Among Manhattan restaurants, at least, schnitzels are on the upswing. While you may think that the pounded-thin, breaded-and-fried cutlets belong mainly in the city's antique German restaurants like the Heidelberg, Zum Stammtisch, and Killmeyer's Old Bavaria Inn, and also as milanesa res in Mexican taquerias, this dish is undergoing a resurgence on the menus of more stylish restaurants.
At The Marrow, Harold Dieterle is beating duck breast into submission, and frying up one of the best tasting - and painstakingly executed - schnitzels that the city has ever seen. The dish comes with a riot of accessory flavors, including stewed wolfberries, hazelnuts, and Quark spaetzle.

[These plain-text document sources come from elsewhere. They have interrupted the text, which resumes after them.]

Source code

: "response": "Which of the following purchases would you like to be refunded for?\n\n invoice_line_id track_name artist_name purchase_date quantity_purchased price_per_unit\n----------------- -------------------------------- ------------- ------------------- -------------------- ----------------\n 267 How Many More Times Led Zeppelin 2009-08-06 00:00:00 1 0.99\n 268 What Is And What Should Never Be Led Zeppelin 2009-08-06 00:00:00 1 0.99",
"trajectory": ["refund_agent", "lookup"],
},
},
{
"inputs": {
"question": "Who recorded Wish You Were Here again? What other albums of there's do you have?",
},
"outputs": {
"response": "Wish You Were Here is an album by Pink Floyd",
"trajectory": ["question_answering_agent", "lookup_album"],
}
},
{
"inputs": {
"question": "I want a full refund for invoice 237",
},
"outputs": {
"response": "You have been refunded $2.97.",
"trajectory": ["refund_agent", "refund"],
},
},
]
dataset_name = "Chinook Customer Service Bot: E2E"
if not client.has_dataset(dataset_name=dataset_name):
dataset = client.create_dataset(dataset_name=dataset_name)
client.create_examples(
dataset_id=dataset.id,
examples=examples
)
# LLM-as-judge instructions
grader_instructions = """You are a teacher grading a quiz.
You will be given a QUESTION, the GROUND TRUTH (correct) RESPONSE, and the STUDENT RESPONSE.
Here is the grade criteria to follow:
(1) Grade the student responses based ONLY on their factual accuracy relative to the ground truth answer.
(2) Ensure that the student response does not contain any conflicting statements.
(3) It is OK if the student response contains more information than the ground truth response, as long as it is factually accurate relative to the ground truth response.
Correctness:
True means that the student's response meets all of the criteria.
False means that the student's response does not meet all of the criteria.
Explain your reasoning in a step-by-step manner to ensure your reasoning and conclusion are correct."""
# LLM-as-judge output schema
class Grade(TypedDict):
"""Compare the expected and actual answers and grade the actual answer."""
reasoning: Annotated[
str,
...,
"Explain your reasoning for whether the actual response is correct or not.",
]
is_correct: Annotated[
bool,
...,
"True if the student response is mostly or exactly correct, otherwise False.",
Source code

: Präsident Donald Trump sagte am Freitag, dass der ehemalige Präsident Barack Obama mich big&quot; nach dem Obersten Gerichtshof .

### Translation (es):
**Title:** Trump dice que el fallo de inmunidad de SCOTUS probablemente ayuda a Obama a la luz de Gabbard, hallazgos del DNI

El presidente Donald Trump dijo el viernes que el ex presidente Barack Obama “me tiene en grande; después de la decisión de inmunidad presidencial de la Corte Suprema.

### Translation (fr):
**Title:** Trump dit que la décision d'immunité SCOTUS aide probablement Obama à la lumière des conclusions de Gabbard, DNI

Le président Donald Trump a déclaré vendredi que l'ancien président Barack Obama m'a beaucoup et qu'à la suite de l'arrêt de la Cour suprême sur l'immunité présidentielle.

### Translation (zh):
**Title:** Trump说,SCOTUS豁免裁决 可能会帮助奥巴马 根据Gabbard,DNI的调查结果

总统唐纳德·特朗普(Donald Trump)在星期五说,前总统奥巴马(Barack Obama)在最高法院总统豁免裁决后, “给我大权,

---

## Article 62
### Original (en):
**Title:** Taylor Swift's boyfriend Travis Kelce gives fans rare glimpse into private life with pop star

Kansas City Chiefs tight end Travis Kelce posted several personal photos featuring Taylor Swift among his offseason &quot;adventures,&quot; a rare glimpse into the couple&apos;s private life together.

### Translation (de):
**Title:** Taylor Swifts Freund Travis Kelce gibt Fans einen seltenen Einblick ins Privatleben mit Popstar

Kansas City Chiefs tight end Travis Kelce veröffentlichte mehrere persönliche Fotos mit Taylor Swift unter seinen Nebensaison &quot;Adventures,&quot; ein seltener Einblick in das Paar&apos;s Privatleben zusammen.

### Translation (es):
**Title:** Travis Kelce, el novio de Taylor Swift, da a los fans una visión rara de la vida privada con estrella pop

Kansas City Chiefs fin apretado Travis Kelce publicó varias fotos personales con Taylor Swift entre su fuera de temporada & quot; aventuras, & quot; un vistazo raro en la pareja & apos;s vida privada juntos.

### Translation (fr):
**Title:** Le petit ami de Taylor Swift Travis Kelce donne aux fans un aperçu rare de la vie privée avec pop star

Meanwhile, Robert Berry of Monument Lane, a restaurant at least partly intended to recall the salt marshes and farmland of 18th century Greenwich Village, riffs on lamb's schnitzel possibilities. The pounded-thin cutlets have a pleasant pronounced sheepish taste, mediated by an herby and vinegary cabbage salad topside. Underneath is what you might call a hummus sauce.
Sizewise, you can't beat the breaded chicken cutlet at Union Square Café, a staple of the lunch menu. Talk about plate-flopping! This is schnitzel's forte, not only multiplying the crisp surface area of the chosen flesh, but also turning a small wad of meat into what looks like a magnificent quantity, a real paen to culinary opulence.
A few other places that serve schnitzels: Balaboosta (chicken), Bar Boulud (pork), Blaue Gans (pork, veal, beef), Café Glechik (pork), Commerce (pork), Edi & the Wolf (pork), Hospoda (veal), Northeast Kingdom (pork), Prime Meats (pork).
Have no doubt that more schnitzels will soon be looming like brown clouds on the horizon.